(Text provided)

We also measured the modulation response of the red, green, and blue channels. Each channel is turned on and off (0V) with a 50% duty cycle. The light output is detected by a photomultiplier tube. Figure 3(c) shows the amplitude of the modulation transfer function as a function of modulation frequency. The data is the overall response including electrical wires and probes. The 3dB bandwidths for all device well exceeded 1kHz and therefore are suitable for both lighting and display applications. The red channel has the slowest response, with a 3dB bandwidth of 700kHz which is much slower than a typical blue InGaN LED [19]. This is due to the strong quantum-confined Stark effect (QCSE) in the red channel which results in a long carrier lifetime in the MQW region [20]. The green and blue channels exhibit a much larger modulation bandwidth due to suppressed QCSE.
Figure 4(a) shows the external quantum efficiency (EQE) of the red, green, and blue channels at various current densities. Note that we did not optimize the light extraction efficiency in the current sample. The EQE of the red channel peaked around 1.2% at 10mA/cm2 corresponding to a power efficiency of 1%, which was similar to the previously reported values of red InGaN LEDs [21]. As the current density increases, the EQE drastically decreases which is known as the efficiency droop. Meanwhile, the peak EQE for the green and blue channels were observed at a much higher current density around 13‒14A/cm2. Nevertheless, the peak EQE of the blue channel was lower than that of the red and green channels. It is likely the reduced droop for the green channel is due to the suppression of QCSE and the lower EQE for the blue channel is due to enhanced non-radiative recombinations which will be discussed below.
Fig. 4. (a) External quantum efficiency (EQE) and (b) Current density-voltage (J-V) curves of the red, green, and blue LED channels. The inset in (b) shows the equivalent circuit model used to fit the J-V curves.
To understand the lower EQE observed for the blue channels, we fitted the current-voltage (J-V) curves shown in Fig. 4(b) using an equivalent circuit model shown in the inset of Fig. 4(b) where RS represents the series resistance that includes both the contact resistance and the bulk resistance through the nanopillar. RP represents the shunt resistance due to surface leakages. When fitting RS, we used the same resistivity ρS of the RGB channels because they were fabricated on the same epitaxial wafer. We obtained RS to be 230Ω (red), 1.9×104Ω (green), and 1.3×105Ω (blue); and RP to be 109Ω (red), 4×109Ω (green) and 5×106Ω (blue). The smaller values of RS compared to RP suggest dominant carrier transport occurred through the p-MQW-n junction inside the nanopillar. Near the perimeter of the InGaN nanodisk region, there is a potential barrier formed in the radial direction between the center of the nanopillar and the sidewall. This potential barrier, a result of nonuniform strain relaxation along the radial direction [20], helps direct the electrons (holes) toward the center of nanopillar when they are injected into the InGaN region.

(End Text provided)
(Provided data)

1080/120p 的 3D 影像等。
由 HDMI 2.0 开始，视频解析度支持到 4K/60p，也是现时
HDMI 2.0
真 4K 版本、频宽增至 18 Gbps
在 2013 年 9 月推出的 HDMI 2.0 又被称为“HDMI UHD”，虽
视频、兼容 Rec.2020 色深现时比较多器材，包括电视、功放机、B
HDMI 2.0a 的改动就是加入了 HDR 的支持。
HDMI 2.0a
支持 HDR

(End Provided data)
(Provided data)

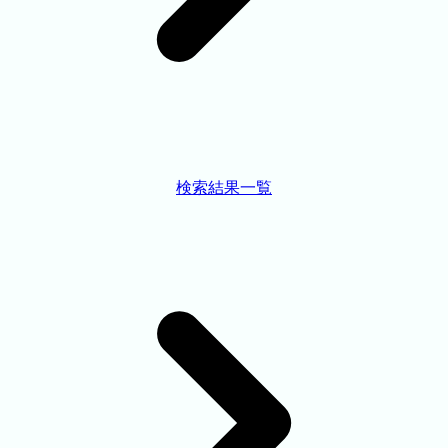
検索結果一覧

(End Provided data)

Problems to work on:
**A.** Copy the part of the passage on the red, green, and blue LED channels that opens with the words containing "We also measured" and closes with "to suppressed QCSE.".
**B.** Return every line of the records that contains the string "HDMI". Case counts.

Exercise results:
**A.**
We also measured the modulation response of the red, green, and blue channels. Each channel is turned on and off (0V) with a 50% duty cycle. The light output is detected by a photomultiplier tube. Figure 3(c) shows the amplitude of the modulation transfer function as a function of modulation frequency. The data is the overall response including electrical wires and probes. The 3dB bandwidths for all device well exceeded 1kHz and therefore are suitable for both lighting and display applications. The red channel has the slowest response, with a 3dB bandwidth of 700kHz which is much slower than a typical blue InGaN LED [19]. This is due to the strong quantum-confined Stark effect (QCSE) in the red channel which results in a long carrier lifetime in the MQW region [20]. The green and blue channels exhibit a much larger modulation bandwidth due to suppressed QCSE.

**B.**
由 HDMI 2.0 开始，视频解析度支持到 4K/60p，也是现时
HDMI 2.0
在 2013 年 9 月推出的 HDMI 2.0 又被称为“HDMI UHD”，虽
HDMI 2.0a 的改动就是加入了 HDR 的支持。
HDMI 2.0a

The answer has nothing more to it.